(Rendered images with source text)
_ _ _ _ _
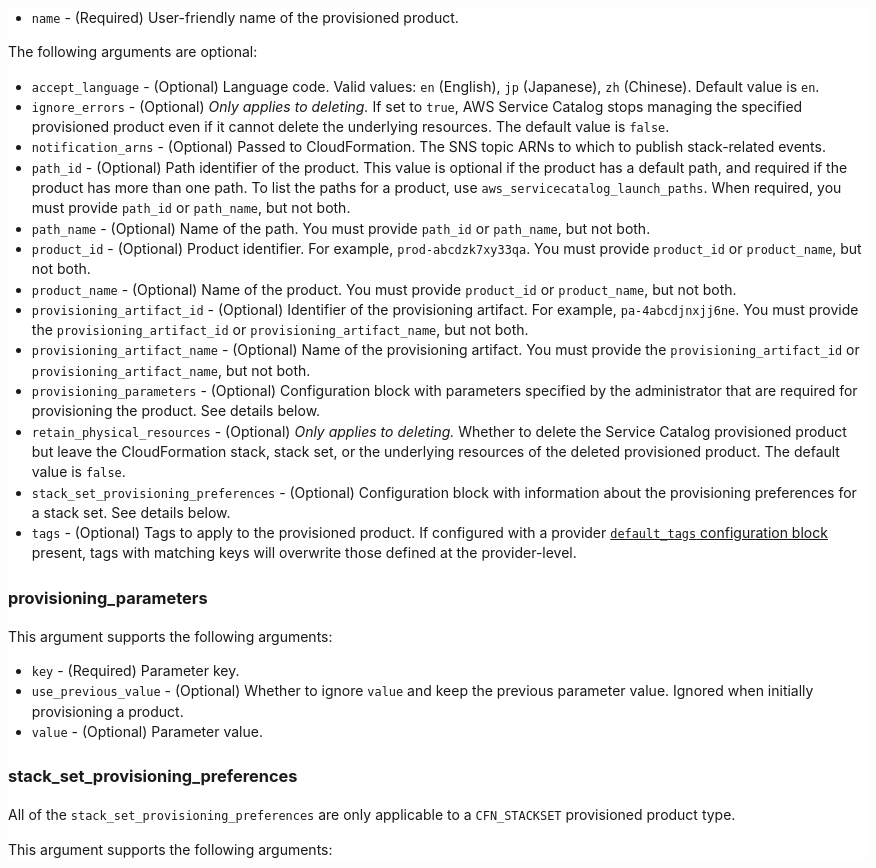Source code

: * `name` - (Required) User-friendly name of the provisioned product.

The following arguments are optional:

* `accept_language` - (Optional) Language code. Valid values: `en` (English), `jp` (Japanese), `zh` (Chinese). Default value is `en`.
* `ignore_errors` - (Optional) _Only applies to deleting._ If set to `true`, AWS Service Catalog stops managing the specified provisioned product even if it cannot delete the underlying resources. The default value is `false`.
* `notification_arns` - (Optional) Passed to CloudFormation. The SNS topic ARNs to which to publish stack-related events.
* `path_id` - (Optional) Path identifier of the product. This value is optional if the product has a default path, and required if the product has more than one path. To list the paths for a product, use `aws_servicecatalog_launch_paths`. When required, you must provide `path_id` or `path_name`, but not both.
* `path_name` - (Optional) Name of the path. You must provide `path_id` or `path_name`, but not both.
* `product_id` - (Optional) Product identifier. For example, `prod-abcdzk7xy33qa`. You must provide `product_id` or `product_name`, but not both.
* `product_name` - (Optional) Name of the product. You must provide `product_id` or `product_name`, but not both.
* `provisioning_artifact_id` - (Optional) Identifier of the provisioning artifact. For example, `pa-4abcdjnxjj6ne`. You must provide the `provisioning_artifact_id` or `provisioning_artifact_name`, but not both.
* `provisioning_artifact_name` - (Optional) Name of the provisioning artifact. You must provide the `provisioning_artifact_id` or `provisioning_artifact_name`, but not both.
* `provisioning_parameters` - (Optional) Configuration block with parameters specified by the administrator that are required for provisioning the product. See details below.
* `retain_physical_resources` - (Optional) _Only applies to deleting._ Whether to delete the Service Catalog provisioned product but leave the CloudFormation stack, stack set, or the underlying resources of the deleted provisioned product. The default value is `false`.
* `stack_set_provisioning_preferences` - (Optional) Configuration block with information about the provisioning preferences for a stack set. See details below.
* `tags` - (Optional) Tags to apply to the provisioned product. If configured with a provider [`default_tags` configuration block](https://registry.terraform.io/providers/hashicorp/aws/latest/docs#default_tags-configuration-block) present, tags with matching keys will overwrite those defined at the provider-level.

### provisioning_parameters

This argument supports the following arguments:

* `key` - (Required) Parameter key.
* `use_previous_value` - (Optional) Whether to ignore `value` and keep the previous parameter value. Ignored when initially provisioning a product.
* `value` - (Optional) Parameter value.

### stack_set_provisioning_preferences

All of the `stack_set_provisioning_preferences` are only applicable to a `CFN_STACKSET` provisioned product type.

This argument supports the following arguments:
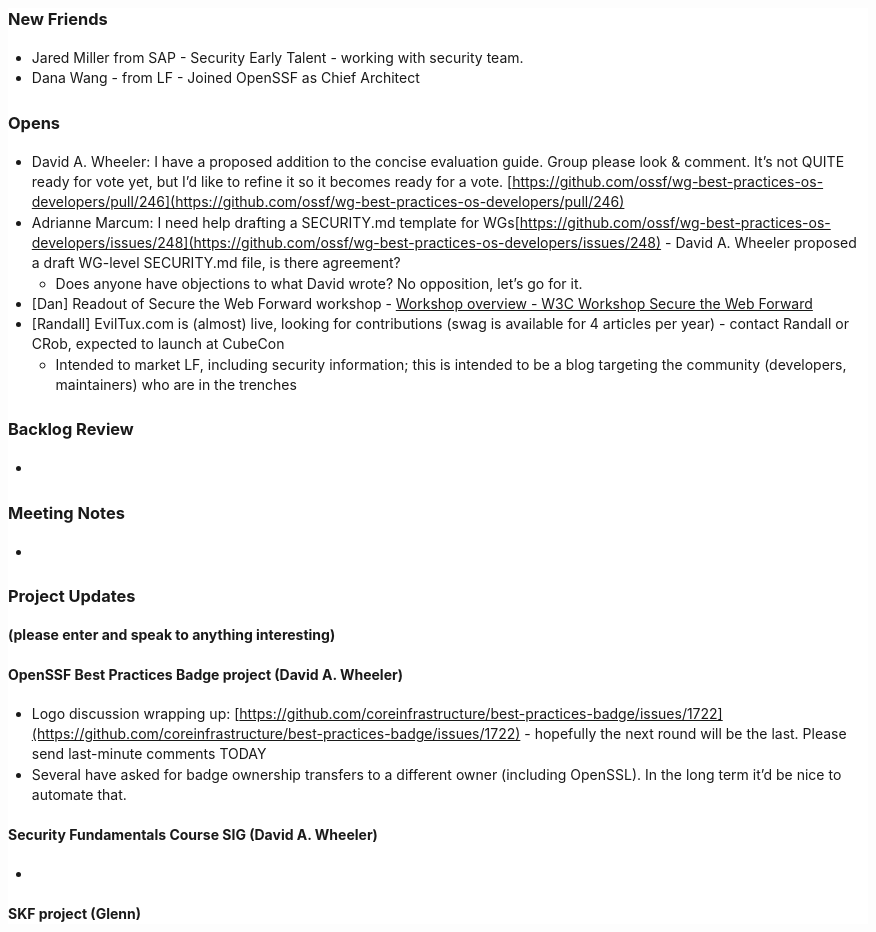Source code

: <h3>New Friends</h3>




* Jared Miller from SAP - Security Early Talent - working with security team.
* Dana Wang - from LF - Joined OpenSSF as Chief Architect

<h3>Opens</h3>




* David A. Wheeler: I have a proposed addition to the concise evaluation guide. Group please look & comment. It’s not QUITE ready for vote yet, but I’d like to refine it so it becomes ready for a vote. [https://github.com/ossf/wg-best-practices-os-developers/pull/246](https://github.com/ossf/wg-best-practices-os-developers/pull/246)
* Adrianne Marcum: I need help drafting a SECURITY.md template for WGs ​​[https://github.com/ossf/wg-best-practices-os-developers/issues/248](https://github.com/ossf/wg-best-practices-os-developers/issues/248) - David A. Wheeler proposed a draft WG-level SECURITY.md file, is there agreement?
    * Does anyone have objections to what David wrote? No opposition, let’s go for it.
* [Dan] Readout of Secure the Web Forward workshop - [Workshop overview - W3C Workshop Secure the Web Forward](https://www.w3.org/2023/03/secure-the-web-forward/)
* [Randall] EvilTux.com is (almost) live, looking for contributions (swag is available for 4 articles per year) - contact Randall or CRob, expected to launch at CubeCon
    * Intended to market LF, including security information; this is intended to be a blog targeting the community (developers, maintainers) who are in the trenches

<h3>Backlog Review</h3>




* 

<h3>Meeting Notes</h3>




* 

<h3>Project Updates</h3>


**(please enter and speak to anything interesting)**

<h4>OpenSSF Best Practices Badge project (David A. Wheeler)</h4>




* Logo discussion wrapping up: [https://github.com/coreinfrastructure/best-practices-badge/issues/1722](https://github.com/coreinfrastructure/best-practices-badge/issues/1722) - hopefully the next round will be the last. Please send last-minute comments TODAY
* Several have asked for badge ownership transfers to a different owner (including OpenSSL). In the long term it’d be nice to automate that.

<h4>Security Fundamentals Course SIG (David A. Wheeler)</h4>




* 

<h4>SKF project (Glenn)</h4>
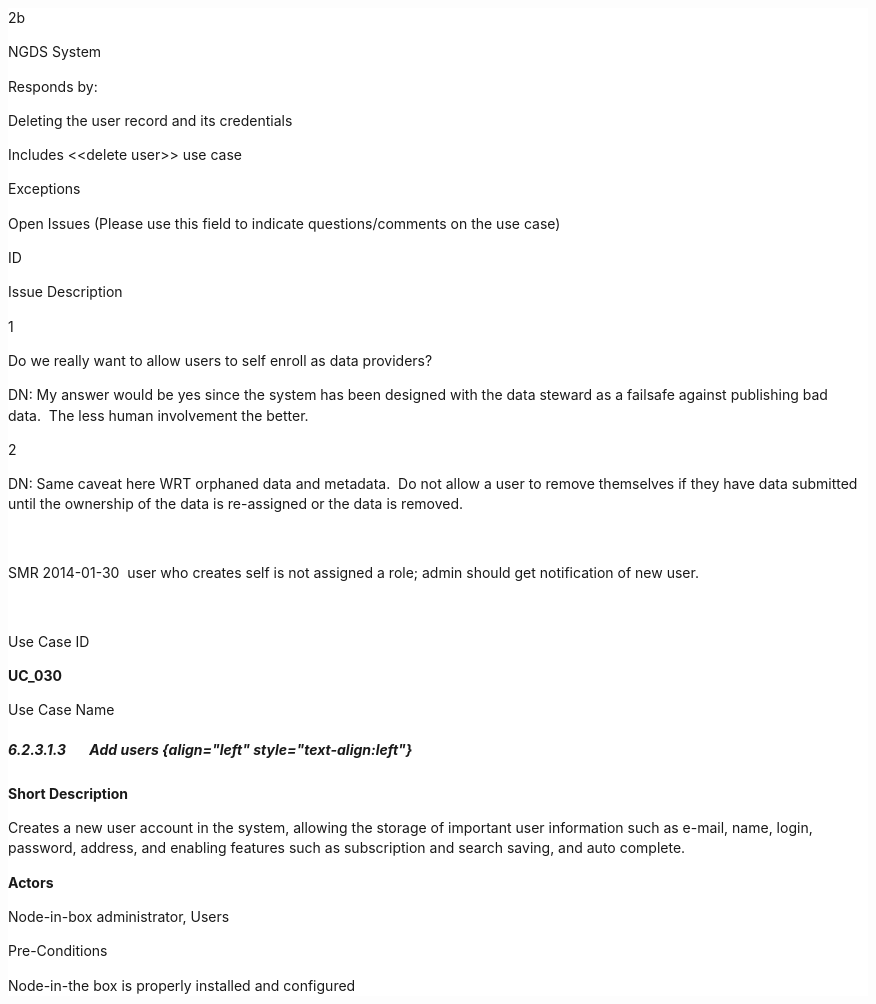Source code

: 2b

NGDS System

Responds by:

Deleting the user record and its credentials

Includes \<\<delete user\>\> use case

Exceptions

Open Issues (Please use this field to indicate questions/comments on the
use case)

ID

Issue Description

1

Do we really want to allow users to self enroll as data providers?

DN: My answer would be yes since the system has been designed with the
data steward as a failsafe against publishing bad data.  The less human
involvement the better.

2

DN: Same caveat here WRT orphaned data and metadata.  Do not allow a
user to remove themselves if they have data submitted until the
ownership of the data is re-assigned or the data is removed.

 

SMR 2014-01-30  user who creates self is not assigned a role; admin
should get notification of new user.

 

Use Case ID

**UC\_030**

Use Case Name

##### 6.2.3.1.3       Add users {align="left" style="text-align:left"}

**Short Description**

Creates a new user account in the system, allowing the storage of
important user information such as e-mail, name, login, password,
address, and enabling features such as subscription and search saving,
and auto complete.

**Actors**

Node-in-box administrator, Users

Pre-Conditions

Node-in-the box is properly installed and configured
_ _ _ _ _
### Required work
Give again, exactly, the lines from the start of the data through the one holding "- (Optional) Language"; omit the pictures.

### Output below
Source code

: * `name` - (Required) User-friendly name of the provisioned product.

The following arguments are optional:

* `accept_language` - (Optional) Language code. Valid values: `en` (English), `jp` (Japanese), `zh` (Chinese). Default value is `en`.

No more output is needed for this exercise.